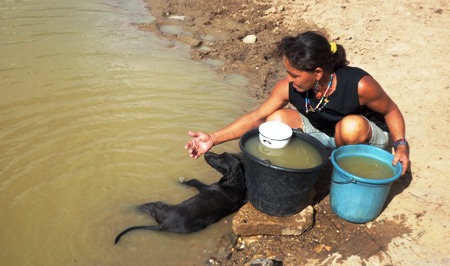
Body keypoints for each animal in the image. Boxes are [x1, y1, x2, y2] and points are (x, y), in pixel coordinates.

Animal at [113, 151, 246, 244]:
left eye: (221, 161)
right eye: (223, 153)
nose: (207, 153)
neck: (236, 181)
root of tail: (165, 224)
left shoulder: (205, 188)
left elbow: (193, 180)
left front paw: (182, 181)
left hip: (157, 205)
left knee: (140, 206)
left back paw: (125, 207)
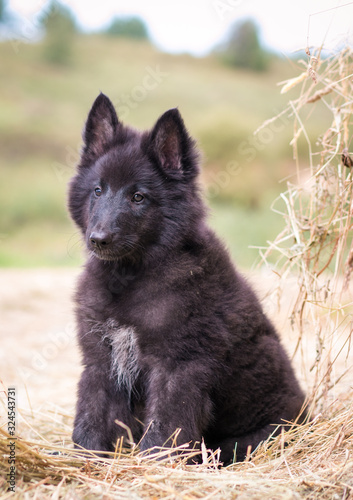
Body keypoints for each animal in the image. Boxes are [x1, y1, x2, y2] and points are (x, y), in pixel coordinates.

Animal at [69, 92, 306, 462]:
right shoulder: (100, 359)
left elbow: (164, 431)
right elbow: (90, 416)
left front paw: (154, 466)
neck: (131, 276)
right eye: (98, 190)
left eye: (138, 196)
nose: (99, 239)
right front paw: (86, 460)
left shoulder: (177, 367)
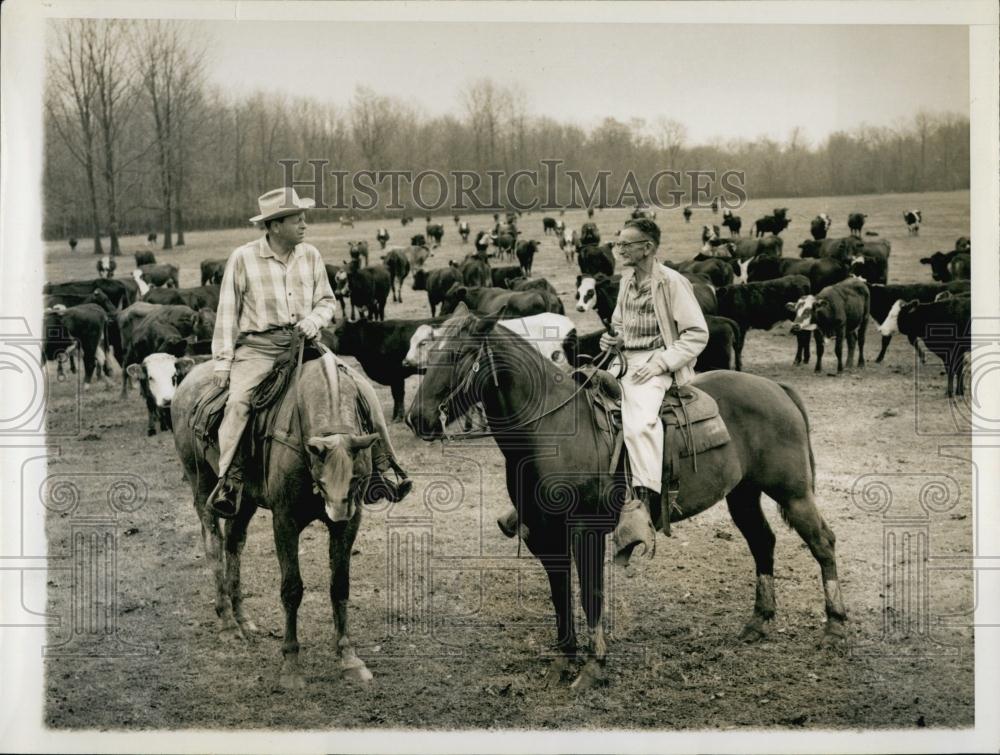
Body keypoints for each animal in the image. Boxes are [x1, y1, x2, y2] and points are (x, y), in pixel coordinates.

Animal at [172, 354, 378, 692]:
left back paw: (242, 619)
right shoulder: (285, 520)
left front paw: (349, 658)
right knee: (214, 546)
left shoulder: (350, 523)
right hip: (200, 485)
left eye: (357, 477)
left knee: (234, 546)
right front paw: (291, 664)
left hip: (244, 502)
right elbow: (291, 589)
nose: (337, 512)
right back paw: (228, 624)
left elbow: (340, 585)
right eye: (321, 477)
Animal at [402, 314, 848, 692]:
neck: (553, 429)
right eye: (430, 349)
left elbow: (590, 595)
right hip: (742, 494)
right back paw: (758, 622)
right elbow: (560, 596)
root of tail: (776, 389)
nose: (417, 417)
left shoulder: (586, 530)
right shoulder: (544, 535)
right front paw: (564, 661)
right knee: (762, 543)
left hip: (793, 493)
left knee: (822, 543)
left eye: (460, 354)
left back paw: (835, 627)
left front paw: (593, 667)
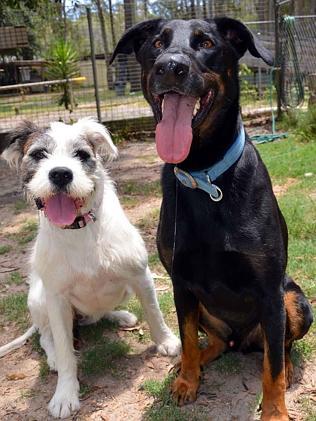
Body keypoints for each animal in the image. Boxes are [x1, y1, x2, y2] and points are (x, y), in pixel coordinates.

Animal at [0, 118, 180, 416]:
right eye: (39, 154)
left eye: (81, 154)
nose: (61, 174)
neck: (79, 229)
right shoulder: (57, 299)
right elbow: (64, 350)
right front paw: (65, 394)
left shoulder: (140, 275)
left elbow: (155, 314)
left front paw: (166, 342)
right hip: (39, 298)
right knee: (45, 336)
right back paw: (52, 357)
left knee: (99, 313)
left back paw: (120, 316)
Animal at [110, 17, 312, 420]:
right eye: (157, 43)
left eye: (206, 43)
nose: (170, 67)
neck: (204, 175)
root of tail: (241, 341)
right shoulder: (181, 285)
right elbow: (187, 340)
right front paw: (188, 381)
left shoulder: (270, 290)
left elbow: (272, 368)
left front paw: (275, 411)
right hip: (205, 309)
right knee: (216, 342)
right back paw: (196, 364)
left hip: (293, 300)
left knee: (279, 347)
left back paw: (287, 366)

---

■ Work required: Leave the images out. Set down all of the material above exactly.

■ Reply:
Body keypoints for each animal in the image. Boxes are [x1, y1, x2, y2] and points are (x, y), in pixel coordinates.

Animal at [113, 151, 246, 244]:
left eye: (221, 161)
right eye: (223, 153)
nose: (207, 153)
neck: (236, 181)
root of tail: (165, 224)
left shoulder: (205, 188)
left elbow: (193, 180)
left front paw: (182, 181)
left hip: (157, 205)
left knee: (140, 206)
left back paw: (125, 207)
Body keypoints for each animal in the image. Boxes are [x1, y1, x2, y2] and points are (x, y), in pixel coordinates.

Animal at [69, 92, 306, 462]:
right shoulder: (100, 359)
left elbow: (164, 431)
right elbow: (90, 416)
left front paw: (154, 466)
neck: (131, 276)
right eye: (98, 190)
left eye: (138, 196)
nose: (99, 239)
right front paw: (86, 460)
left shoulder: (177, 367)
Body keypoints for each animal in the image. Boxes are [x1, y1, x2, y2] and points are (x, y), in pixel coordinates.

Animal at [172, 354, 378, 692]:
left back paw: (242, 619)
right shoulder: (285, 520)
left front paw: (349, 658)
right knee: (214, 546)
left shoulder: (350, 523)
right hip: (200, 485)
left eye: (357, 477)
left knee: (234, 546)
right front paw: (291, 664)
left hip: (244, 502)
right elbow: (291, 589)
nose: (337, 512)
right back paw: (228, 624)
left elbow: (340, 585)
right eye: (321, 477)
Animal at [402, 314, 848, 692]:
neck: (553, 429)
right eye: (430, 349)
left elbow: (590, 595)
right hip: (742, 494)
right back paw: (758, 622)
right elbow: (560, 596)
root of tail: (776, 389)
nose: (417, 417)
left shoulder: (586, 530)
right shoulder: (544, 535)
right front paw: (564, 661)
right knee: (762, 543)
left hip: (793, 493)
left knee: (822, 543)
left eye: (460, 354)
left back paw: (835, 627)
left front paw: (593, 667)
Body keypoints for each animal in the image. Boxes are [x1, y1, x2, y2] and points are (x, y), in pixel coordinates.

Animal at [0, 118, 180, 416]:
right eye: (39, 154)
left eye: (81, 154)
nose: (61, 174)
neck: (79, 229)
right shoulder: (57, 299)
right elbow: (64, 350)
right front paw: (65, 394)
left shoulder: (140, 275)
left elbow: (155, 314)
left front paw: (166, 342)
right hip: (39, 298)
right knee: (45, 336)
right back paw: (52, 357)
left knee: (99, 313)
left back paw: (120, 316)
Animal at [110, 17, 312, 420]:
right eye: (157, 43)
left eye: (206, 43)
nose: (170, 67)
neck: (204, 175)
root of tail: (241, 341)
right shoulder: (181, 285)
right elbow: (187, 340)
right front paw: (188, 381)
left shoulder: (270, 290)
left elbow: (272, 368)
left front paw: (275, 411)
right hip: (205, 309)
right knee: (216, 342)
right back paw: (196, 364)
left hip: (293, 300)
left knee: (279, 347)
left back paw: (287, 366)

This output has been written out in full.